I was looking through an attic recently, and I came across this old postcard preserved in a plastic wallet and dated to Edward VII. The buildings remind me of those (similar follies) still visible in Brighton today, although those in the picture (below) are long gone. What was the ‘Franco-British Expedition’ of 1908, and what possessed the usually arrogant and self-assured British Authorities to place the name of ‘France’ first in an exhibition held on British soil?

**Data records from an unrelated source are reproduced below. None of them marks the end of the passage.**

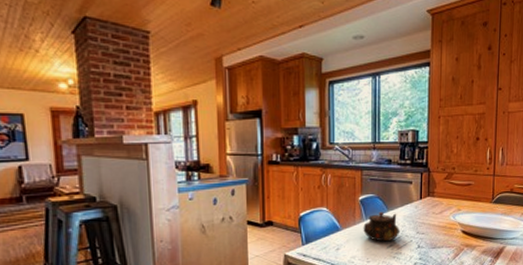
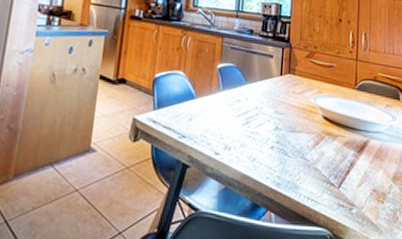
teapot: present [363,211,399,242] -> none [219,83,257,118]

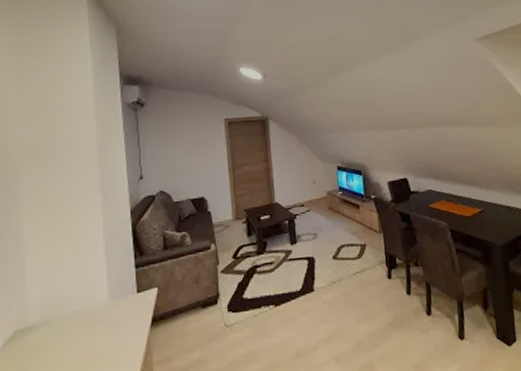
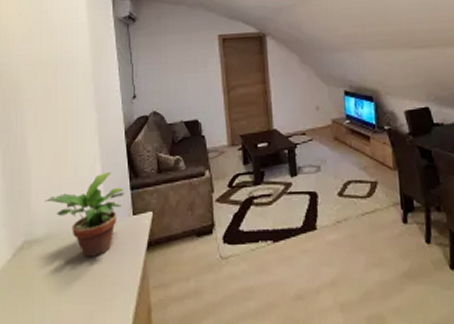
potted plant: none [41,252,128,341] -> present [45,172,124,258]

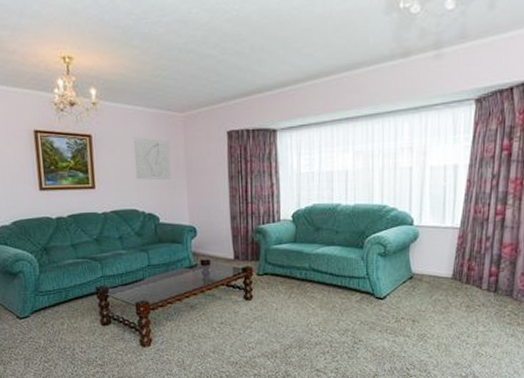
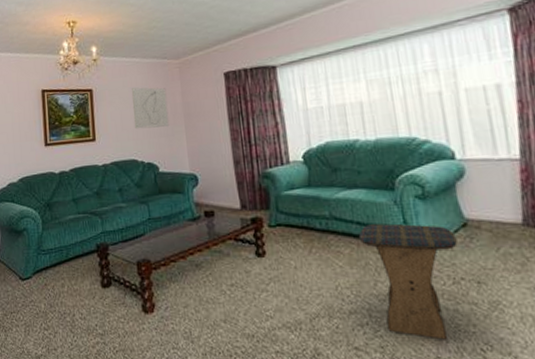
stool: none [330,275,404,363] -> present [358,223,457,340]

From 1904 onward, the British and the French (as close geographical neighbours possessing belligerent histories toward one another) both decided that as two powerful imperialist powers in the world (with perhaps Britain holding the edge in dominance at the time), it might be in the best interests of each country to acknowledge and celebrate the ‘imperialism’ of the other – and in so doing preserve the peace between the two countries – whilst simultaneously proving imperialism worked and that those people subjected to it were happy, content and really quite grateful for the often malignant interference that the British and France presence represented to their respective cultures. The buildings were designed to look like ‘mock’ oriental structures – perhaps mosques, and be a dazzling ‘white’ colour to catch the eye. Indeed this part of West London’s Shepherd’s Bush would be known as ‘White City’ thereafter. Although I cannot be sure, I suspect slum areas were cleared and poor people thrown-out to make space for a venue which also partly hosted the 1908 London Olympics. (I am currently writing in my parent’s home in Torquay, and am told that certain sailing events of the 1908 London Olympics were held just down the road).

I have no problem with exhibitions – in fact, I encourage them – providing they are culturally uplifting and support art, spirituality and science. What is good about the Franco-British Exhibition of 1908 (at least in theory), is that it did bring the British and the French closer together. What bothers me about the Franco-British Exhibition is that it contained the hideous spectre of ‘Human Zoos’… The point was to prove that non-Europeans (which bizarrely included the ‘Irish’) benefitted from having their indigenous cultures and belief systems forcibly ripped from them, and replaced with various types of Euroscepticism and Christianity. Fake villages containing equally fake ethnic people would put on a show as millions of White Europeans (mostly middle-class), streamed past all nodding in approval as bibles were read, European clothes were worn, and modes of behaviour exhibited that would have been at home in any English village of the time! It was commented that the Irish were surprisingly ‘clean’, whilst the Senegalese were ‘cleaner’ than they looked! No wonder the Irish took up arms against the British – this kind of treatment is thoroughly disgusting – and I say this as an Englishman with Irish roots! Read (or listen) to the books of James Joyce – Eire is an ancient land! Interestingly, many of my Southern Irish relatives do not consider themselves ‘White’ or even ‘European’. As for the Africans and Asians – is it no wonder that they took to the writings of Marx and Lenin to free themselves of the hated Western colonialism?